• ASSIGNMENT: Exact copies of the lines from the one with "8: (792, 440, 0.75)" through the last line of the entries, and no pictures, make up the answer.

• MATERIAL SHOWN:
>>>>

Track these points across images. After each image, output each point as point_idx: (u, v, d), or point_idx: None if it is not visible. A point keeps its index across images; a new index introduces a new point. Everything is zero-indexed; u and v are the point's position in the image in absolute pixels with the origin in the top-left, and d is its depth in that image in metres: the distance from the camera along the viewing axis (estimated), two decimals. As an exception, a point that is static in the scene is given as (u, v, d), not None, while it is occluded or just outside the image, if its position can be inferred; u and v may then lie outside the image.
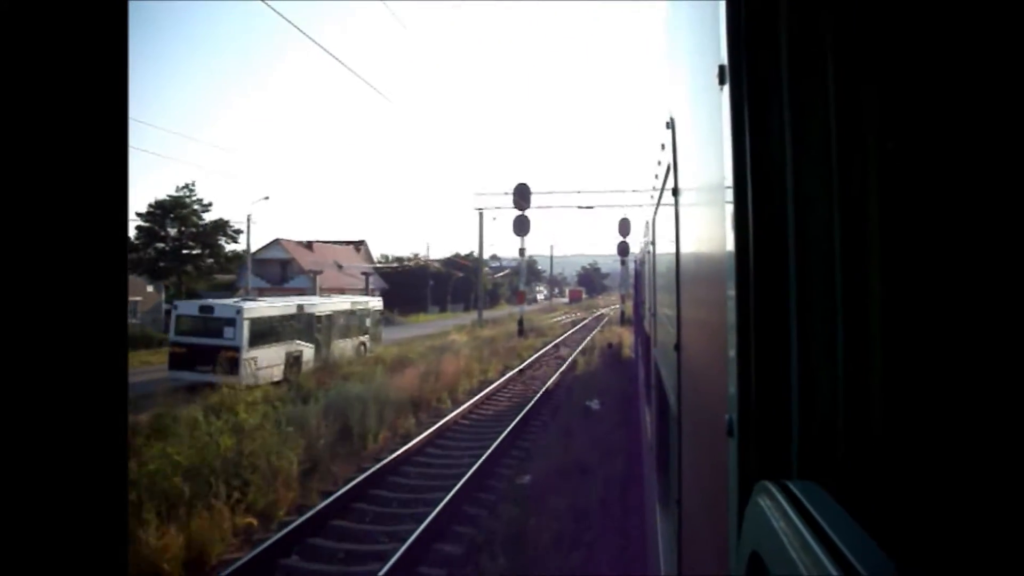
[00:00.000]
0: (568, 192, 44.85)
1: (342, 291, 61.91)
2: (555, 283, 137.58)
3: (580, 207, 45.20)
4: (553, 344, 32.82)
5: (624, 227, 44.02)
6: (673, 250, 1.88)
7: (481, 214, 45.31)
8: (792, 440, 0.75)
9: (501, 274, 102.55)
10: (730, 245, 0.83)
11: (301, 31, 15.60)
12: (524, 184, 33.44)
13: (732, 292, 0.82)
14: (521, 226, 33.20)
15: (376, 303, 30.52)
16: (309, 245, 60.89)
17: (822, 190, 0.74)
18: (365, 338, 28.74)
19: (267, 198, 44.83)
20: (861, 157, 0.72)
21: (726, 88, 0.85)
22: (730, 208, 0.83)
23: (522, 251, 33.45)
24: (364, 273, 58.97)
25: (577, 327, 46.61)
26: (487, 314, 57.46)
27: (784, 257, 0.76)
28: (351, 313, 27.87)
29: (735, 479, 0.82)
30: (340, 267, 62.65)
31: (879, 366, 0.70)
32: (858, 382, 0.71)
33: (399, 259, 75.94)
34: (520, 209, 33.29)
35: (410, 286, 71.71)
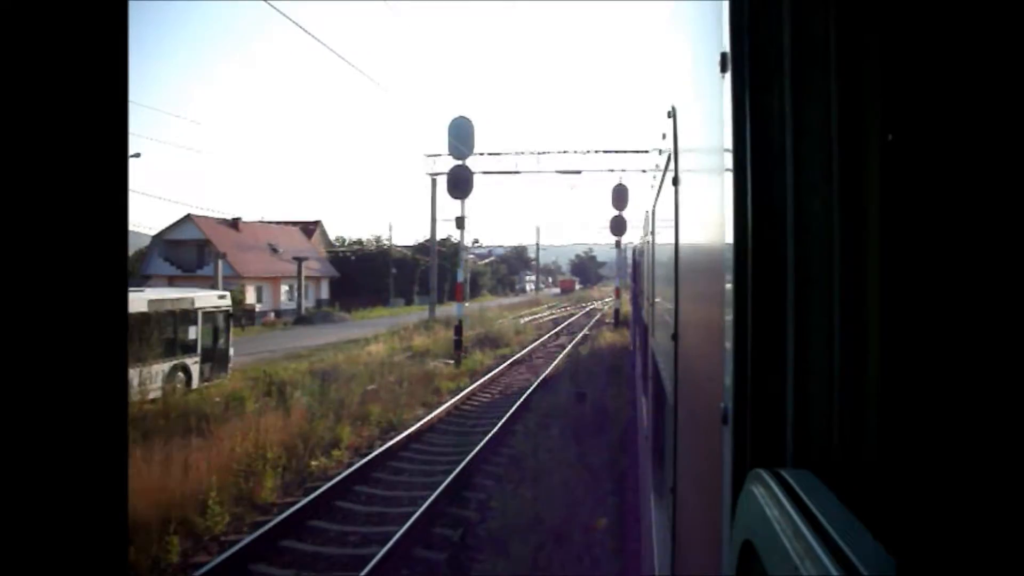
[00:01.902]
0: (546, 153, 33.29)
1: (274, 279, 51.12)
2: (548, 272, 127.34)
3: (560, 171, 33.90)
4: (507, 365, 21.41)
5: (619, 197, 32.65)
6: (672, 239, 1.86)
7: (434, 181, 34.07)
8: (787, 428, 0.75)
9: (484, 261, 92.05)
10: (729, 234, 0.82)
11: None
12: (463, 118, 21.80)
13: (730, 281, 0.82)
14: (458, 184, 21.56)
15: (214, 299, 18.97)
16: (234, 223, 49.39)
17: (822, 180, 0.74)
18: (190, 360, 17.41)
19: (138, 155, 32.70)
20: (862, 148, 0.72)
21: (727, 76, 0.84)
22: (729, 197, 0.82)
23: (460, 221, 21.73)
24: (297, 257, 47.51)
25: (558, 328, 35.08)
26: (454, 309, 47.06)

<<<<

• EXERCISE RESPONSE:
8: (792, 440, 0.75)
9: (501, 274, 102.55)
10: (730, 245, 0.83)
11: (301, 31, 15.60)
12: (524, 184, 33.44)
13: (732, 292, 0.82)
14: (521, 226, 33.20)
15: (376, 303, 30.52)
16: (309, 245, 60.89)
17: (822, 190, 0.74)
18: (365, 338, 28.74)
19: (267, 198, 44.83)
20: (861, 157, 0.72)
21: (726, 88, 0.85)
22: (730, 208, 0.83)
23: (522, 251, 33.45)
24: (364, 273, 58.97)
25: (577, 327, 46.61)
26: (487, 314, 57.46)
27: (784, 257, 0.76)
28: (351, 313, 27.87)
29: (735, 479, 0.82)
30: (340, 267, 62.65)
31: (879, 366, 0.70)
32: (858, 382, 0.71)
33: (399, 259, 75.94)
34: (520, 209, 33.29)
35: (410, 286, 71.71)
[00:01.902]
0: (546, 153, 33.29)
1: (274, 279, 51.12)
2: (548, 272, 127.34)
3: (560, 171, 33.90)
4: (507, 365, 21.41)
5: (619, 197, 32.65)
6: (672, 239, 1.86)
7: (434, 181, 34.07)
8: (787, 428, 0.75)
9: (484, 261, 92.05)
10: (729, 234, 0.82)
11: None
12: (463, 118, 21.80)
13: (730, 281, 0.82)
14: (458, 184, 21.56)
15: (214, 299, 18.97)
16: (234, 223, 49.39)
17: (822, 180, 0.74)
18: (190, 360, 17.41)
19: (138, 155, 32.70)
20: (862, 148, 0.72)
21: (727, 76, 0.84)
22: (729, 197, 0.82)
23: (460, 221, 21.73)
24: (297, 257, 47.51)
25: (558, 328, 35.08)
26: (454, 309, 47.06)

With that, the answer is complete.